Aberration of Poly(Adenosine Diphosphate-Ribose) Metabolism in Human Colon Adenomatous Polyps and Cancers

Abstract

The activities of three principal enzymes engaged in the biosynthesis and degradation of poly(adenosine diphosphate-ribose) [poly(ADP-ribose)] were examined in cell nuclei isolated from adenomatous polyps (tubular adenomas of familial polyposis coli, villous adenoma, and tubulovillous adenoma), cancers, and normal mucosa of human colon. The activities of poly(ADP-ribose) synthetase in adenomatous polyps [161 ± 46 (S.E.) pmol/min/mg DNA] and cancers (114 ± 32 pmol/min/mg DNA) were, on an average, about 3 and 2 times, respectively, higher than those in normal mucosa (52 ± 24 pmol/min/mg DNA); the difference was statistically significant (p <0.001). The activity of poly(ADP-ribose) glycohydrolase was also significantly high in adenomatous polyps (13.0 ± 3.4 nmol/min/mg DNA), but not in cancers (10.1 ± 2.5 nmol/min/mg DNA), compared with normal mucosa (5.2 ± 1.4 nmol/min/mg DNA) (p < 0.001). The activity of ADP-ribosyl protein lyase, in contrast, was lower in adenomatous polyps (152 ± 40 pmol/min/mg DNA) than in normal mucosa (345 ± 111 pmol/min/mg DNA) and cancers (288 ± 80 pmol/min/mg DNA) (p < 0.001).

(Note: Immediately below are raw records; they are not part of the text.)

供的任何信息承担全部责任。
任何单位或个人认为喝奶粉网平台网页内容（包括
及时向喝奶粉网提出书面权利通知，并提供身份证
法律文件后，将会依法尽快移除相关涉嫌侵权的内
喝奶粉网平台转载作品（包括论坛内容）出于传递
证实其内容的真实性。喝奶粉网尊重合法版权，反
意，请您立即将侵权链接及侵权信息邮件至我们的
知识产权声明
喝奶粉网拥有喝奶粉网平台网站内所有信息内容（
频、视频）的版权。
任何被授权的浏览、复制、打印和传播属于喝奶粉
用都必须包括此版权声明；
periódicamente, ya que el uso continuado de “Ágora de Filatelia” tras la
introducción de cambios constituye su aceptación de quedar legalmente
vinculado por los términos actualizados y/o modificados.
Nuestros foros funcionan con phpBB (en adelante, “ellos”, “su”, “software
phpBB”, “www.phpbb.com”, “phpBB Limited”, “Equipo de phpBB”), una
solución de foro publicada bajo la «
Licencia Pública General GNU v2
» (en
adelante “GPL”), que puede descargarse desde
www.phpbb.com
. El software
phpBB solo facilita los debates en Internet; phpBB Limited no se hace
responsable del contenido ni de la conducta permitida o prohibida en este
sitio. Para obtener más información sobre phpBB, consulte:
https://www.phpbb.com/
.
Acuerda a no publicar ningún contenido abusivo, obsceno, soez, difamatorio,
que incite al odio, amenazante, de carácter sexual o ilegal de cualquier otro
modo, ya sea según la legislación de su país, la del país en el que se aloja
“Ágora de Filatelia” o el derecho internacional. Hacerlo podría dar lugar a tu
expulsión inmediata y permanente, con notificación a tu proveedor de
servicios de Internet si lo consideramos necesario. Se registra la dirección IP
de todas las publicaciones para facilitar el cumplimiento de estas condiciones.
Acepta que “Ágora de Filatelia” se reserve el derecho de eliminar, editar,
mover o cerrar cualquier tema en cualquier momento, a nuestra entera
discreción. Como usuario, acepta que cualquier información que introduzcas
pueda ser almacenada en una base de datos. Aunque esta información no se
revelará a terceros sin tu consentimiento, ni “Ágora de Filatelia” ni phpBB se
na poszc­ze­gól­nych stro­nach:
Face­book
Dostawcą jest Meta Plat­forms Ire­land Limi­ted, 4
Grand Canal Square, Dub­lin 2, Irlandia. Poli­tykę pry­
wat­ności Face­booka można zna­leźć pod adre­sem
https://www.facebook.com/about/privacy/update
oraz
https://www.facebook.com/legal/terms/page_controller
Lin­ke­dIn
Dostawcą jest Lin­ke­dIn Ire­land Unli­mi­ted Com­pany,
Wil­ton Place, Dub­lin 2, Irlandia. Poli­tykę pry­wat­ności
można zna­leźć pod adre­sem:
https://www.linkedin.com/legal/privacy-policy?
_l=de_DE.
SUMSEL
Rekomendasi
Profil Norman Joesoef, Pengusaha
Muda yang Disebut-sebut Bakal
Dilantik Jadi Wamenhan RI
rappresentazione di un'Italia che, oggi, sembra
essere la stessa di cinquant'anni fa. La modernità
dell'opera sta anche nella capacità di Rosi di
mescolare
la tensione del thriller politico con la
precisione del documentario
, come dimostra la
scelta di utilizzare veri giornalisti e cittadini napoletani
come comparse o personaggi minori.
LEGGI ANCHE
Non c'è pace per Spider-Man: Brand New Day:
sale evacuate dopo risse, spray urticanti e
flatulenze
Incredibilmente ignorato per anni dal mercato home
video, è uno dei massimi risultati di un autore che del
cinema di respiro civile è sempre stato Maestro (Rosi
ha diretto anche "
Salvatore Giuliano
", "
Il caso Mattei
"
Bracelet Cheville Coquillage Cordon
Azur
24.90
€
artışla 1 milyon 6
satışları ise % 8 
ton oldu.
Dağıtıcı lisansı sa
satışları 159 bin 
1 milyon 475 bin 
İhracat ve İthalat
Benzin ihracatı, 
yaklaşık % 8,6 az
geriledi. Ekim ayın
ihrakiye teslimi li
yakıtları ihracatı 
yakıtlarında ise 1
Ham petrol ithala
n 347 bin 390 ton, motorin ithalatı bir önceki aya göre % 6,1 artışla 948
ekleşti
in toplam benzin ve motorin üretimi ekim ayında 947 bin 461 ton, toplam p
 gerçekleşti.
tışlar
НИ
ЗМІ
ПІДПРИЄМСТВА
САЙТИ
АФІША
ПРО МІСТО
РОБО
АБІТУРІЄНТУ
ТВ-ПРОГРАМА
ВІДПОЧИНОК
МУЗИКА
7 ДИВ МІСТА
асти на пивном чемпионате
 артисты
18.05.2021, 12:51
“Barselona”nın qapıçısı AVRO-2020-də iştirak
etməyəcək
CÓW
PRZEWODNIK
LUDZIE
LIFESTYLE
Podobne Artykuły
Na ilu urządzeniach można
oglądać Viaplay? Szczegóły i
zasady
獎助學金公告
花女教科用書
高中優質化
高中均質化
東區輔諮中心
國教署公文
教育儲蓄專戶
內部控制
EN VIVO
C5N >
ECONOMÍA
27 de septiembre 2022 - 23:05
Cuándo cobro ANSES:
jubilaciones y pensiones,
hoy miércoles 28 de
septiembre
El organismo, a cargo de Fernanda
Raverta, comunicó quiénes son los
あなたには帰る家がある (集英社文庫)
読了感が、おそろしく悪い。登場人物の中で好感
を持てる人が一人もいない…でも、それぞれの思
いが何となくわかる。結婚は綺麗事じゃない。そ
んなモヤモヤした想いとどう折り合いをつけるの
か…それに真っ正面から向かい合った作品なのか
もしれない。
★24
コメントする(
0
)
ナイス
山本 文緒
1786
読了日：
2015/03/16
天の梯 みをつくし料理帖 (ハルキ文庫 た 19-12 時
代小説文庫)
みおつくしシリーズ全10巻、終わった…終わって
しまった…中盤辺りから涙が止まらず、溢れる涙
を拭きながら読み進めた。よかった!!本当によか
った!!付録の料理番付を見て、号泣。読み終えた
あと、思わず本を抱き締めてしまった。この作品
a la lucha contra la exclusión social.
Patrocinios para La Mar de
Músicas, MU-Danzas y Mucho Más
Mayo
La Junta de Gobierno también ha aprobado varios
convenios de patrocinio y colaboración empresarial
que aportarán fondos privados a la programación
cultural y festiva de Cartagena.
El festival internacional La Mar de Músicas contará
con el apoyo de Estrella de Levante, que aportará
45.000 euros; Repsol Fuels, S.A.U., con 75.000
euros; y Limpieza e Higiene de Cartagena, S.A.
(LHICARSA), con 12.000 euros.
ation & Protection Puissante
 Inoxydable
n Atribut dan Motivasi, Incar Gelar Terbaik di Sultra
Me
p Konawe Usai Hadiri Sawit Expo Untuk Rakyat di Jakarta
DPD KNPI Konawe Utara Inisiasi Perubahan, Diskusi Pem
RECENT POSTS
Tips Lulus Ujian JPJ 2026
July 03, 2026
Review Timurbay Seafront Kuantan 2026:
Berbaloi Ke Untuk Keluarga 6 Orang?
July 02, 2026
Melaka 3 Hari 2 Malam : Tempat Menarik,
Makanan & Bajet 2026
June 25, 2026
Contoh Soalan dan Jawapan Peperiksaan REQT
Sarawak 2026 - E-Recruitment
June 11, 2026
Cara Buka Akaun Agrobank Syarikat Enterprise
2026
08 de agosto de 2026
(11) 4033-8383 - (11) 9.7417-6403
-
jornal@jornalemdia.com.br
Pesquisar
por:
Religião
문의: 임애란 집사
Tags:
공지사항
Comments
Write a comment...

Analyses of reaction products with snake venom phosphodiesterase digestion revealed that poly(ADP-ribose) synthesized in nuclei of normal mucosa, adenomatous polyps, and cancers had the average chain lengths of 2.9, 1.7, and 9.7 ADP-ribose units, respectively. Based upon these values and total amounts of ADP-ribose incorporated, the amount of poly(ADP-ribose) synthesized per mg DNA in 30 min was calculated as 308, 1510, and 106 pmol in the above three types of colon tissues, respectively. These results suggested that a larger amount of monomers and short oligomers of ADP-ribose was synthesized in adenomatous polyps, while a smaller number of longer polymers was produced in cancers as compared with normal mucosa. Immunohistochemical analysis of these tissues using antipoly(ADP-ribose) antibody supported this view.